## TASK TO COMPLETE
Rewrite the text of the rows below, changing every "Reply" to "Respond" and keeping everything else the same. Don't include the pictures.

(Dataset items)

▬▬▬▬▬▬

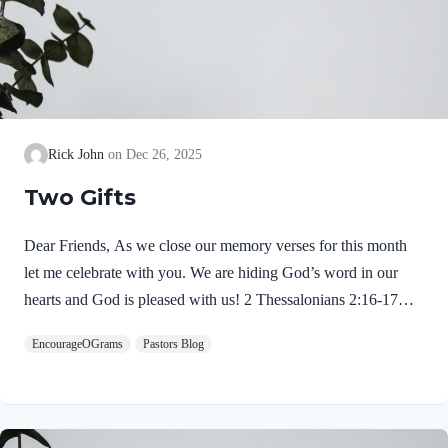
Rick John
Dec 26, 2025
Two Gifts
Dear Friends, As we close our memory verses for this month
let me celebrate with you. We are hiding God’s word in our
hearts and God is pleased with us! 2 Thessalonians 2:16-17
NIVMay our Lord Jesus Christ himself and God our Father,
EncourageOGrams
Pastors Blog
who loved us and by his grace gave us eternal encouragement
and good hope, encourage your hearts and strengthen you in
every good deed and word. Paul mentions two gifts:
encouragement and hope. God gives these by His free grace;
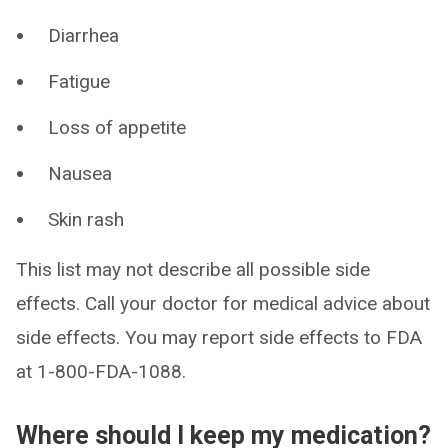
Diarrhea
Fatigue
Loss of appetite
Nausea
Skin rash
This list may not describe all possible side
effects. Call your doctor for medical advice about
side effects. You may report side effects to FDA
at 1-800-FDA-1088.
Where should I keep my medication?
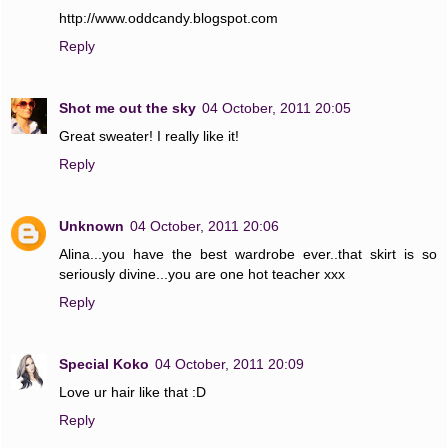
http://www.oddcandy.blogspot.com
Reply
Shot me out the sky
04 October, 2011 20:05
Great sweater! I really like it!
Reply
Unknown
04 October, 2011 20:06
Alina...you have the best wardrobe ever..that skirt is so
seriously divine...you are one hot teacher xxx
Reply
Special Koko
04 October, 2011 20:09
Love ur hair like that :D
Reply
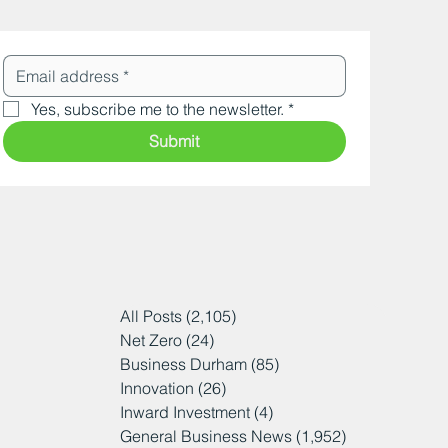
Yes, subscribe me to the newsletter.
*
Submit
All Posts
(2,105)
2,105 posts
Net Zero
(24)
24 posts
Business Durham
(85)
85 posts
Innovation
(26)
26 posts
Inward Investment
(4)
4 posts
General Business News
(1,952)
1,952 posts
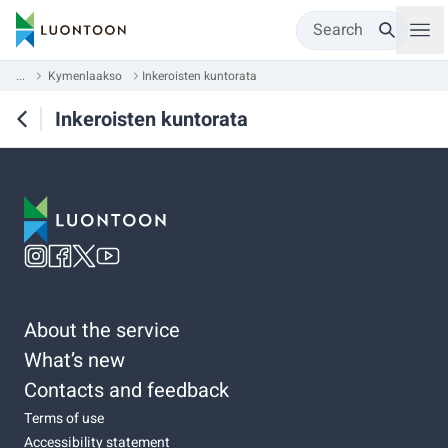
Search
...
Kymenlaakso
Inkeroisten kuntorata
Inkeroisten kuntorata
About the service
What’s new
Contacts and feedback
Terms of use
Accessibility statement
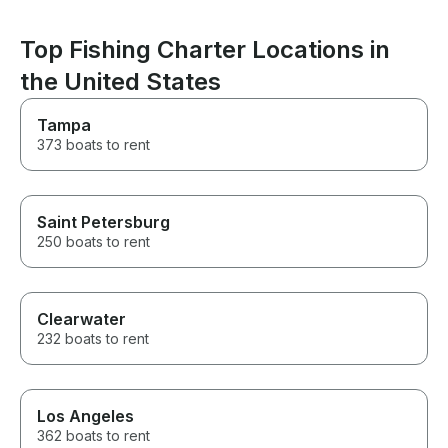
Top Fishing Charter Locations in
the United States
Tampa
373 boats to rent
Saint Petersburg
250 boats to rent
Clearwater
232 boats to rent
Los Angeles
362 boats to rent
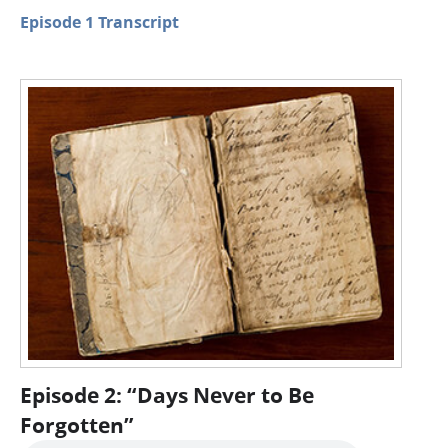
Episode 1 Transcript
Episode 2: “Days Never to Be
Forgotten”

▬▬▬▬▬▬

## OUTPUT BELOW
Rick John
Dec 26, 2025
Two Gifts
Dear Friends, As we close our memory verses for this month
let me celebrate with you. We are hiding God’s word in our
hearts and God is pleased with us! 2 Thessalonians 2:16-17
NIVMay our Lord Jesus Christ himself and God our Father,
EncourageOGrams
Pastors Blog
who loved us and by his grace gave us eternal encouragement
and good hope, encourage your hearts and strengthen you in
every good deed and word. Paul mentions two gifts:
encouragement and hope. God gives these by His free grace;
Diarrhea
Fatigue
Loss of appetite
Nausea
Skin rash
This list may not describe all possible side
effects. Call your doctor for medical advice about
side effects. You may report side effects to FDA
at 1-800-FDA-1088.
Where should I keep my medication?
http://www.oddcandy.blogspot.com
Respond
Shot me out the sky
04 October, 2011 20:05
Great sweater! I really like it!
Respond
Unknown
04 October, 2011 20:06
Alina...you have the best wardrobe ever..that skirt is so
seriously divine...you are one hot teacher xxx
Respond
Special Koko
04 October, 2011 20:09
Love ur hair like that :D
Respond
Yes, subscribe me to the newsletter.
*
Submit
All Posts
(2,105)
2,105 posts
Net Zero
(24)
24 posts
Business Durham
(85)
85 posts
Innovation
(26)
26 posts
Inward Investment
(4)
4 posts
General Business News
(1,952)
1,952 posts
Search
...
Kymenlaakso
Inkeroisten kuntorata
Inkeroisten kuntorata
About the service
What’s new
Contacts and feedback
Terms of use
Accessibility statement
Top Fishing Charter Locations in
the United States
Tampa
373 boats to rent
Saint Petersburg
250 boats to rent
Clearwater
232 boats to rent
Los Angeles
362 boats to rent
Episode 1 Transcript
Episode 2: “Days Never to Be
Forgotten”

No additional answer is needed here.